No More NaNs!

Today, Dustin told me about a Theano bug he was working on with Fred (soon to be fixed).

Basically, 0**x can give NaNs, since y**x is calculated using log(y).  Looking at the MDN cost, the coefficients, means, and std_devs all get exponentiated at some point.  Although it is very unlikely that the means will ever be exactly 0, the stds and coefficients are outputs of softplus/softmax respectively, and so they can very easily be driven to 0.  Setting a floor value for all of the parameters has eliminated my NaNs.  

However, as I suspected, the exploding gradient is still an issue.  I tried using a learning rate that consistently gave NaNs on the first epoch, and it no longer does.  Instead, its first step increases the likelihood dramatically, and is subsequently approximately constant (at least for a few epochs, I am running for longer to see what happens next).  Although the likelihood the network obtains in this one epoch is better than the likelihood I’ve achieved with lower learning rates, I’m not sure how much to trust this result.  I will need to make more detailed qualitative comparisons, i.e. inspect graphs more closely.   

It seems like the algorithm is totally lost after taking this big step, and has no reliable gradient signal.  It may be able to recover the scent (so to speak), though, which is why I am training longer.  
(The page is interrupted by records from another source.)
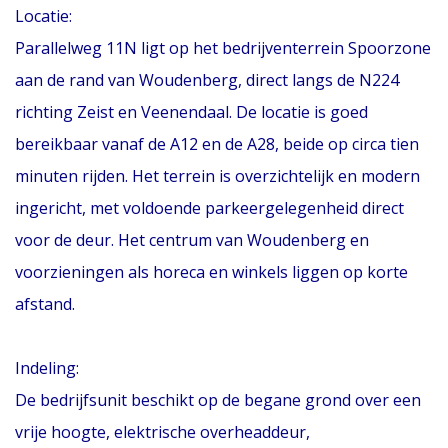
Locatie:
Parallelweg 11N ligt op het bedrijventerrein Spoorzone
aan de rand van Woudenberg, direct langs de N224
richting Zeist en Veenendaal. De locatie is goed
bereikbaar vanaf de A12 en de A28, beide op circa tien
minuten rijden. Het terrein is overzichtelijk en modern
ingericht, met voldoende parkeergelegenheid direct
voor de deur. Het centrum van Woudenberg en
voorzieningen als horeca en winkels liggen op korte
afstand.
Indeling:
De bedrijfsunit beschikt op de begane grond over een
vrije hoogte, elektrische overheaddeur,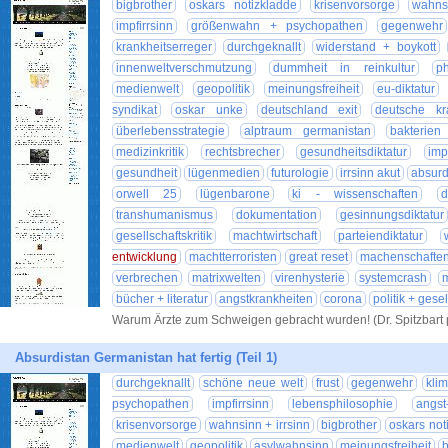
bigbrother
oskars notizkladde
krisenvorsorge
wahns
impfirrsinn
größenwahn + psychopathen
gegenwehr
krankheitserreger
durchgeknallt
widerstand + boykott
innenweltverschmutzung
dummheit in reinkultur
p
medienwelt
geopolitik
meinungsfreiheit
eu-diktatur
syndikat
oskar unke
deutschland exit
deutsche kr
überlebensstrategie
alptraum germanistan
bakterien
medizinkritik
rechtsbrecher
gesundheitsdiktatur
imp
gesundheit
lügenmedien
futurologie
irrsinn akut
absurd
orwell 25
lügenbarone
ki - wissenschaften
d
transhumanismus
dokumentation
gesinnungsdiktatur
gesellschaftskritik
machtwirtschaft
parteiendiktatur
entwicklung
machtterroristen
great reset
machenschafte
verbrechen
matrixwelten
virenhysterie
systemcrash
m
bücher + literatur
angstkrankheiten
corona
politik + gese
Warum Ärzte zum Schweigen gebracht wurden! (Dr. Spitzbart
Absurdistan Germanistan hat fertig (Teil 1)
durchgeknallt
schöne neue welt
frust
gegenwehr
kli
psychopathen
impfirrsinn
lebensphilosophie
angs
krisenvorsorge
wahnsinn + irrsinn
bigbrother
oskars not
medienwelt
geopolitik
asylwahnsinn
meinungsfreiheit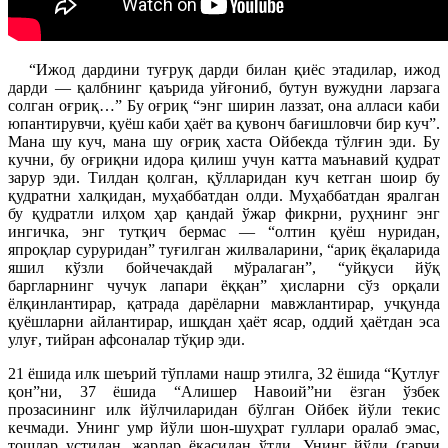
“Ижод дардини туғруқ дарди билан қиёс этадилар, ижод
дарди — қалбнинг қаърида уйғониб, бутун вужудни ларзага
солган оғриқ…” Бу оғриқ “энг ширин лаззат, она алласи каби
юпантирувчи, қуёш каби ҳаёт ва қувонч бағишловчи бир куч”.
Мана шу куч, мана шу оғриқ хаста Ойбекда тўлғин эди. Бу
кучни, бу оғриқни идора қилиш учун катта маънавий қудрат
зарур эди. Тилдан қолган, қўлларидан куч кетган шоир бу
қудратни халқидан, муҳаббатдан олди. Муҳаббатдан яралган
бу қудратли илҳом ҳар қандай ўжар фикрни, руҳнинг энг
ингичка, энг тутқич бермас — “олтин қуёш нуридан,
япроқлар суруридан” туғилган жилваларини, “ариқ ёқаларида
яшил кўзли бойчечакдай мўралаган”, “уйқуси йўқ
баргларнинг чучук лапари ёққан” ҳисларни сўз орқали
ёлқинлантирар, қатрада дарёларни мавжлантирар, учқунда
қуёшларни айлантирар, ишқдан ҳаёт ясар, оддий ҳаётдан эса
улуғ, тийран афсоналар тўқир эди.
21 ёшида илк шеърий тўплами нашр этилга, 32 ёшида “Қутлуғ
қон”ни, 37 ёшида “Алишер Навоий”ни ёзган ўзбек
прозасининг илк йўлчиларидан бўлган Ойбек йўли текис
кечмади. Унинг умр йўли шон-шуҳрат гуллари оралаб эмас,
тошлар устидан, жарлар ёқасидан ўтди. Унинг йўли (гарчи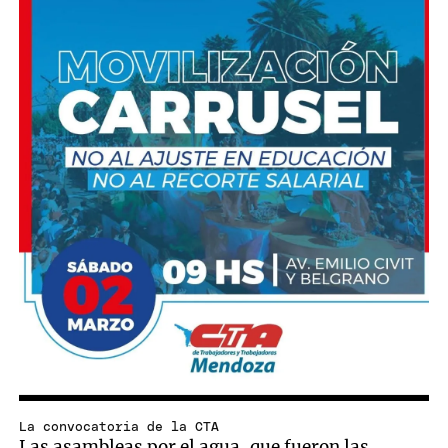
La convocatoria de la CTA
Las asambleas por el agua, que fueron las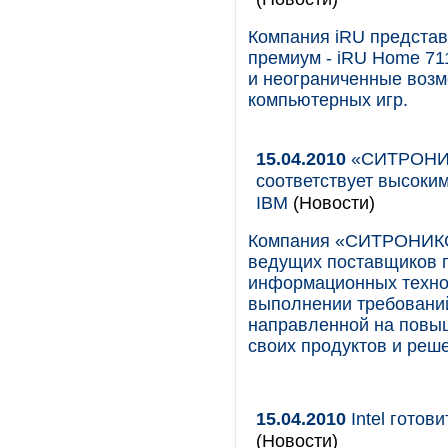
Компания iRU представ
премиум - iRU Home 71
и неограниченные возм
компьютерных игр.
15.04.2010
«СИТРОНИК
соответствует высоки
IBM
(Новости)
Компания «СИТРОНИКС
ведущих поставщиков п
информационных технол
выполнении требований
направленной на повыш
своих продуктов и реш
15.04.2010
Intel готов
(Новости)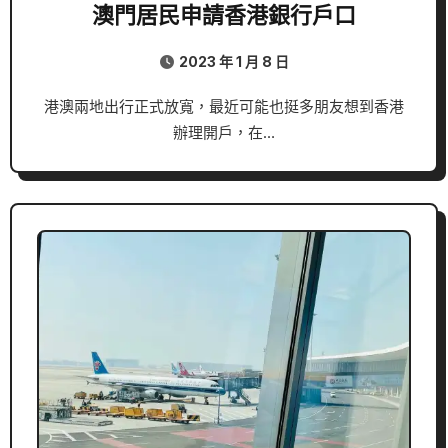
澳門居民申請香港銀行戶口
2023 年 1 月 8 日
港澳兩地出行正式放寬，最近可能也挺多朋友想到香港
辦理開戶，在…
In any case, now that the NaNs are gone, it should be easy to use gradient clipping to address the problem.  I’m currently testing my implementation of gradient clipping.  

I’d still like to understand how the network is able to achieve so much better likelihood via one big gradient step at the beginning than it is via incremental improvements (the way training is supposed to work on hard problems like this).  I strongly suspect it is completely spurious.